%%

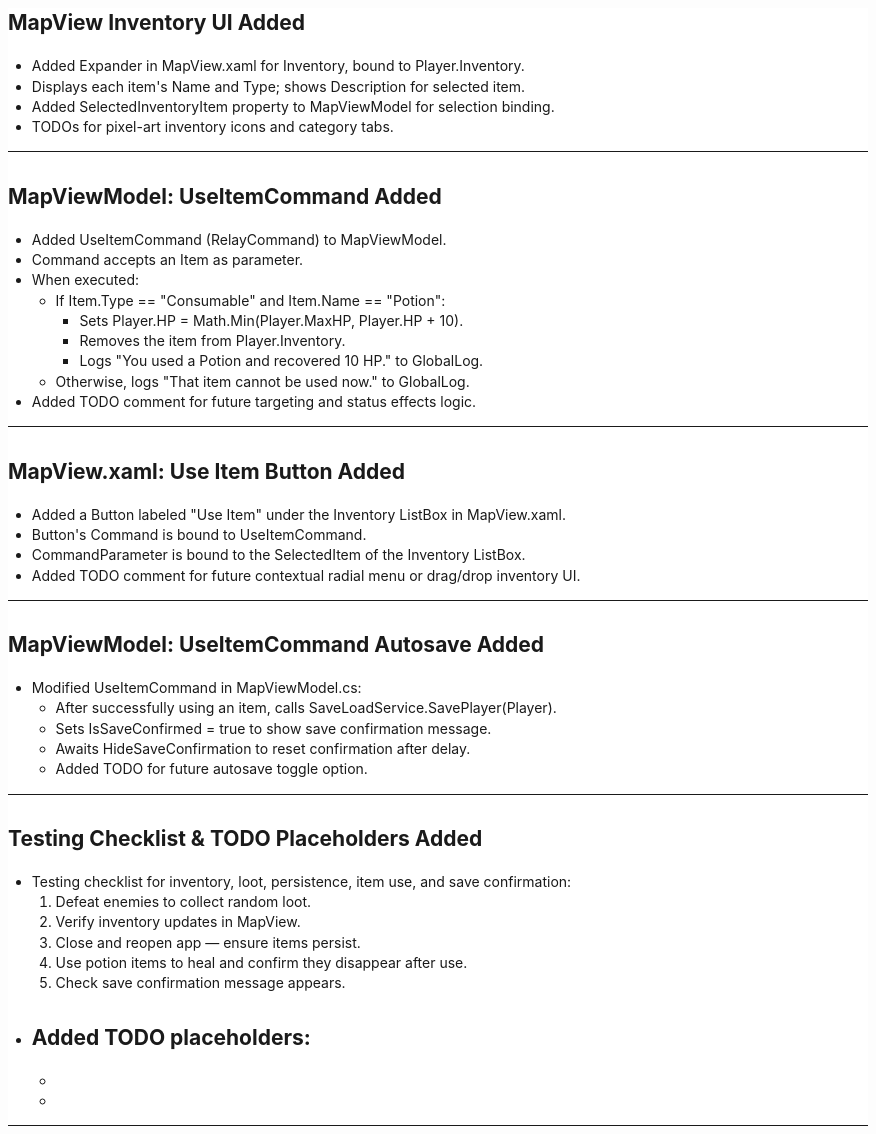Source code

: 
## MapView Inventory UI Added

- Added Expander in MapView.xaml for Inventory, bound to Player.Inventory.
- Displays each item's Name and Type; shows Description for selected item.
- Added SelectedInventoryItem property to MapViewModel for selection binding.
- TODOs for pixel-art inventory icons and category tabs.

---

## MapViewModel: UseItemCommand Added

- Added UseItemCommand (RelayCommand) to MapViewModel.
- Command accepts an Item as parameter.
- When executed:
  - If Item.Type == "Consumable" and Item.Name == "Potion":
    - Sets Player.HP = Math.Min(Player.MaxHP, Player.HP + 10).
    - Removes the item from Player.Inventory.
    - Logs "You used a Potion and recovered 10 HP." to GlobalLog.
  - Otherwise, logs "That item cannot be used now." to GlobalLog.
- Added TODO comment for future targeting and status effects logic.

---

## MapView.xaml: Use Item Button Added

- Added a Button labeled "Use Item" under the Inventory ListBox in MapView.xaml.
- Button's Command is bound to UseItemCommand.
- CommandParameter is bound to the SelectedItem of the Inventory ListBox.
- Added TODO comment for future contextual radial menu or drag/drop inventory UI.

---

## MapViewModel: UseItemCommand Autosave Added

- Modified UseItemCommand in MapViewModel.cs:
  - After successfully using an item, calls SaveLoadService.SavePlayer(Player).
  - Sets IsSaveConfirmed = true to show save confirmation message.
  - Awaits HideSaveConfirmation to reset confirmation after delay.
  - Added TODO for future autosave toggle option.

---

## Testing Checklist & TODO Placeholders Added

- Testing checklist for inventory, loot, persistence, item use, and save confirmation:
  1. Defeat enemies to collect random loot.
  2. Verify inventory updates in MapView.
  3. Close and reopen app — ensure items persist.
  4. Use potion items to heal and confirm they disappear after use.
  5. Check save confirmation message appears.
- Added TODO placeholders:
  - 
  - 
  - 

---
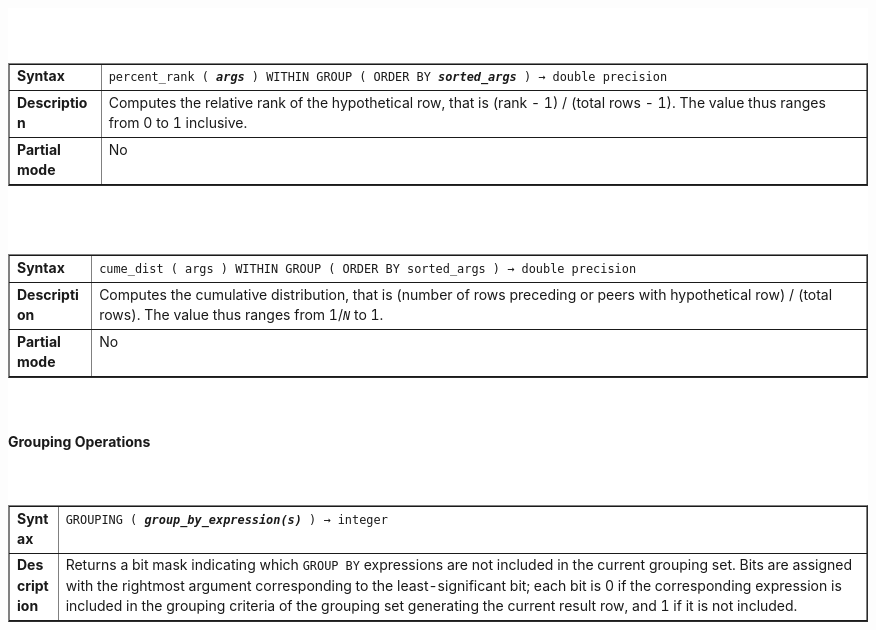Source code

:<br/>

<table border='1' width='100%' style={{margin: '0px'}}>
  <tr>
    <td><strong>Syntax</strong></td>
    <td><code>percent_rank ( <strong><em>args</em></strong> ) WITHIN GROUP ( ORDER BY <strong><em>sorted_args</em></strong> ) → double precision</code></td>
  </tr>
  <tr>
    <td><strong>Description</strong></td>
    <td>Computes the relative rank of the hypothetical row, that is (rank - 1) / (total rows - 1). The value thus ranges from 0 to 1 inclusive.</td>
  </tr>
  <tr>
    <td><strong>Partial mode</strong></td>
    <td>No</td>
  </tr>
  <br/>
</table>

<br/>

<table border='1' width='100%' style={{margin: '0px'}}>
  <tr>
    <td><strong>Syntax</strong></td>
    <td><code>cume_dist ( args ) WITHIN GROUP ( ORDER BY sorted_args ) → double precision</code></td>
  </tr>
  <tr>
    <td><strong>Description</strong></td>
    <td>Computes the cumulative distribution, that is (number of rows preceding or peers with hypothetical row) / (total rows). The value thus ranges from 1/<code><em>N</em></code> to 1.</td>
  </tr>
  <tr>
    <td><strong>Partial mode</strong></td>
    <td>No</td>
  </tr>
  <br/>
</table>

<br/>

#### Grouping Operations

<table border='1' width='100%' style={{margin: '0px'}}>
  <tr>
    <td><strong>Syntax</strong></td>
    <td><code>GROUPING ( <strong><em>group_by_expression(s)</em></strong> ) → integer</code></td>
  </tr>
  <tr>
    <td><strong>Description</strong></td>
    <td>Returns a bit mask indicating which <code>GROUP BY</code> expressions are not included in the current grouping set. Bits are assigned with the rightmost argument corresponding to the least-significant bit; each bit is 0 if the corresponding expression is included in the grouping criteria of the grouping set generating the current result row, and 1 if it is not included.</td>
  </tr>
  <br/>
</table>
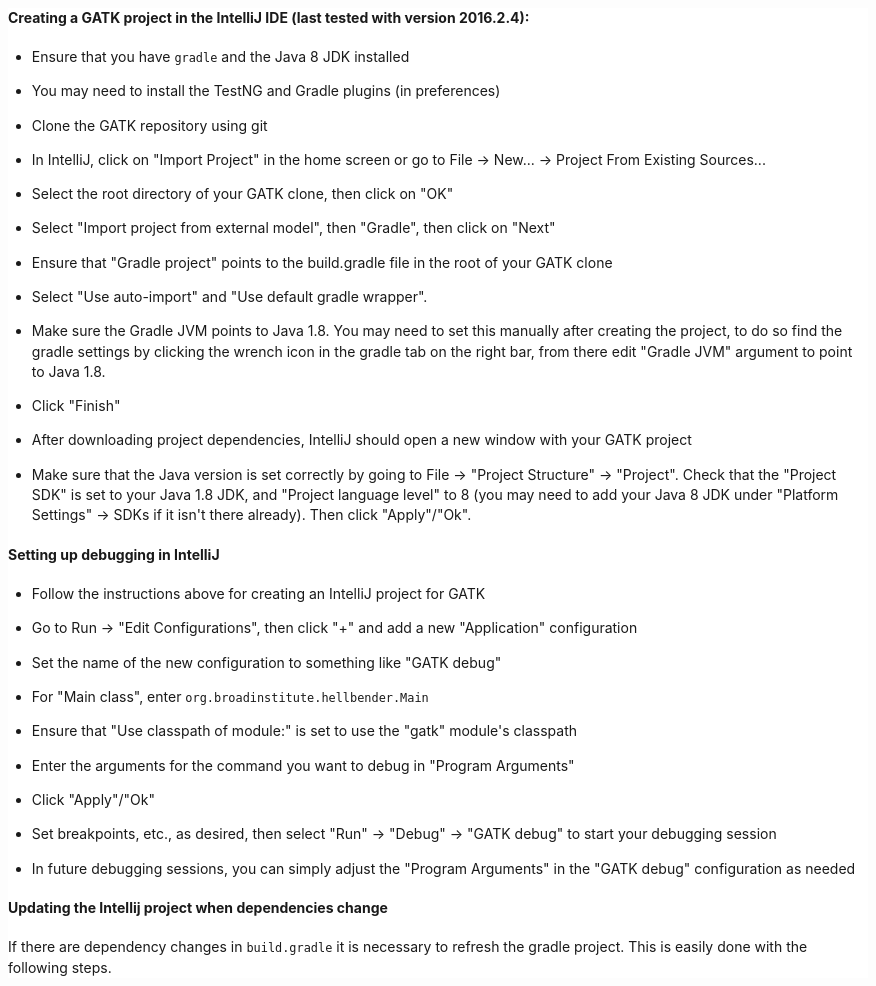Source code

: #### <a name="intellij">Creating a GATK project in the IntelliJ IDE (last tested with version 2016.2.4):</a>

* Ensure that you have `gradle` and the Java 8 JDK installed

* You may need to install the TestNG and Gradle plugins (in preferences)

* Clone the GATK repository using git

* In IntelliJ, click on "Import Project" in the home screen or go to File -> New... -> Project From Existing Sources...

* Select the root directory of your GATK clone, then click on "OK"

* Select "Import project from external model", then "Gradle", then click on "Next"

* Ensure that "Gradle project" points to the build.gradle file in the root of your GATK clone

* Select "Use auto-import" and "Use default gradle wrapper".

* Make sure the Gradle JVM points to Java 1.8. You may need to set this manually after creating the project, to do so find the gradle settings by clicking the wrench icon in the gradle tab on the right bar, from there edit "Gradle JVM" argument to point to Java 1.8.

* Click "Finish"

* After downloading project dependencies, IntelliJ should open a new window with your GATK project

* Make sure that the Java version is set correctly by going to File -> "Project Structure" -> "Project". Check that the "Project SDK" is set to your Java 1.8 JDK, and "Project language level" to 8 (you may need to add your Java 8 JDK under "Platform Settings" -> SDKs if it isn't there already). Then click "Apply"/"Ok".

#### <a name="debugging">Setting up debugging in IntelliJ</a>

* Follow the instructions above for creating an IntelliJ project for GATK

* Go to Run -> "Edit Configurations", then click "+" and add a new "Application" configuration

* Set the name of the new configuration to something like "GATK debug"

* For "Main class", enter `org.broadinstitute.hellbender.Main`

* Ensure that "Use classpath of module:" is set to use the "gatk" module's classpath

* Enter the arguments for the command you want to debug in "Program Arguments"

* Click "Apply"/"Ok"

* Set breakpoints, etc., as desired, then select "Run" -> "Debug" -> "GATK debug" to start your debugging session

* In future debugging sessions, you can simply adjust the "Program Arguments" in the "GATK debug" configuration as needed

#### <a name="intellij_gradle_refresh">Updating the Intellij project when dependencies change</a>
If there are dependency changes in `build.gradle` it is necessary to refresh the gradle project. This is easily done with the following steps.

%%

| Exercise details |
With "Make" as the string to find, copy every line of the records that holds it.

| Answer to the problem |
* Make sure the Gradle JVM points to Java 1.8. You may need to set this manually after creating the project, to do so find the gradle settings by clicking the wrench icon in the gradle tab on the right bar, from there edit "Gradle JVM" argument to point to Java 1.8.
* Make sure that the Java version is set correctly by going to File -> "Project Structure" -> "Project". Check that the "Project SDK" is set to your Java 1.8 JDK, and "Project language level" to 8 (you may need to add your Java 8 JDK under "Platform Settings" -> SDKs if it isn't there already). Then click "Apply"/"Ok".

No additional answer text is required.